- [Exercise goal]
Extract the lines up to and including the one that contains "kunt leren, is edelsmeedkunst. India staat", starting with the first line of the entries below, and omit the pictures.

(Stored data entries)
>>>

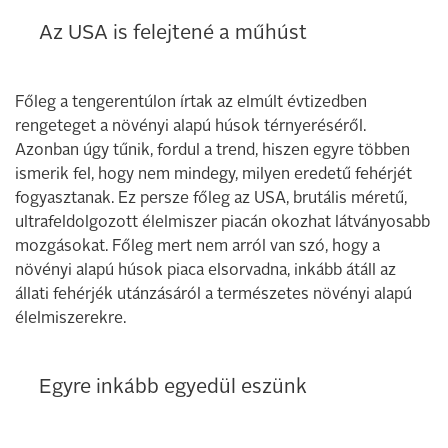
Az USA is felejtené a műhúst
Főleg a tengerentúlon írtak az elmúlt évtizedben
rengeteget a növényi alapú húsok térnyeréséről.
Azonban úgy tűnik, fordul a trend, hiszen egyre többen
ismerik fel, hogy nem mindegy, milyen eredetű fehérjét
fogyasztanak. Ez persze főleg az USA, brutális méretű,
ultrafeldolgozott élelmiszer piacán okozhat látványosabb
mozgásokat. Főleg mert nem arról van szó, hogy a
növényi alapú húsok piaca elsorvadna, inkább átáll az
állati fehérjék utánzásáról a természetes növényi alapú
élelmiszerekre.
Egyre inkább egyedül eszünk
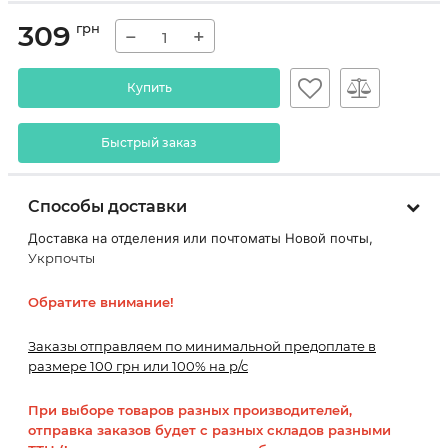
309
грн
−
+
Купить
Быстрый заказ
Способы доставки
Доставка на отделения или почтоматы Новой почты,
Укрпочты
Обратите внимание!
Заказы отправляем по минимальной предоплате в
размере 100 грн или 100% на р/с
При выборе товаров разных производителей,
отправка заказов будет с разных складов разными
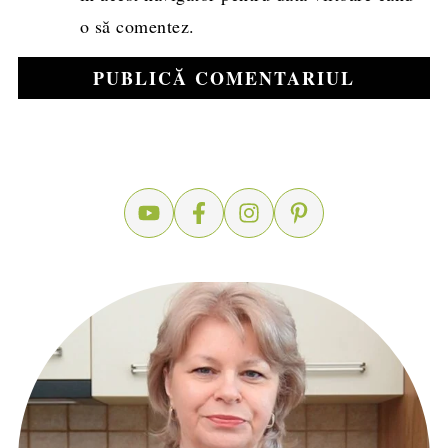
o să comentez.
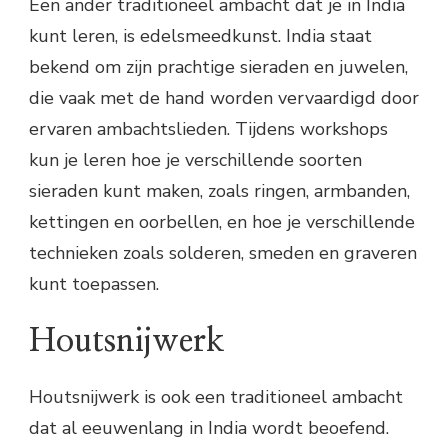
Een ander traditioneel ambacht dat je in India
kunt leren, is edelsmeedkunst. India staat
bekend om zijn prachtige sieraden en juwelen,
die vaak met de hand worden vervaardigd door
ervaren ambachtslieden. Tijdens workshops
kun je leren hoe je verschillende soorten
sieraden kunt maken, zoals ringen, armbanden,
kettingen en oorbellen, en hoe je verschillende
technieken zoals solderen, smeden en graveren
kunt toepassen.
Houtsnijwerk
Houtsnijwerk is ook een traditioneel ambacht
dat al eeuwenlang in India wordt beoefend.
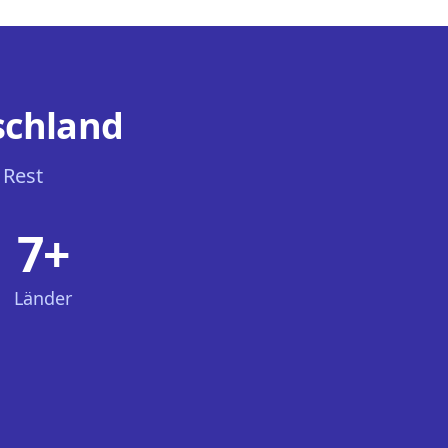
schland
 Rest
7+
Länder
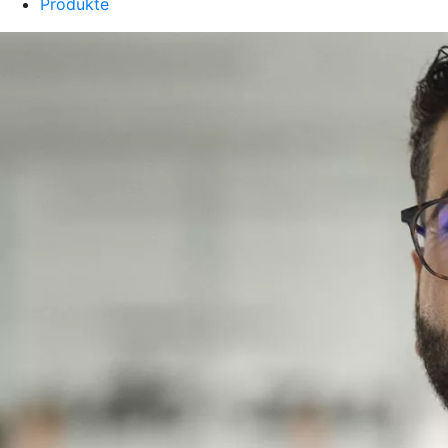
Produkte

<<<

- [Result of the exercise]
Az USA is felejtené a műhúst
Főleg a tengerentúlon írtak az elmúlt évtizedben
rengeteget a növényi alapú húsok térnyeréséről.
Azonban úgy tűnik, fordul a trend, hiszen egyre többen
ismerik fel, hogy nem mindegy, milyen eredetű fehérjét
fogyasztanak. Ez persze főleg az USA, brutális méretű,
ultrafeldolgozott élelmiszer piacán okozhat látványosabb
mozgásokat. Főleg mert nem arról van szó, hogy a
növényi alapú húsok piaca elsorvadna, inkább átáll az
állati fehérjék utánzásáról a természetes növényi alapú
élelmiszerekre.
Egyre inkább egyedül eszünk
309
грн
−
+
Купить
Быстрый заказ
Способы доставки
Доставка на отделения или почтоматы Новой почты,
Укрпочты
Обратите внимание!
Заказы отправляем по минимальной предоплате в
размере 100 грн или 100% на р/с
При выборе товаров разных производителей,
отправка заказов будет с разных складов разными
o să comentez.
Een ander traditioneel ambacht dat je in India
kunt leren, is edelsmeedkunst. India staat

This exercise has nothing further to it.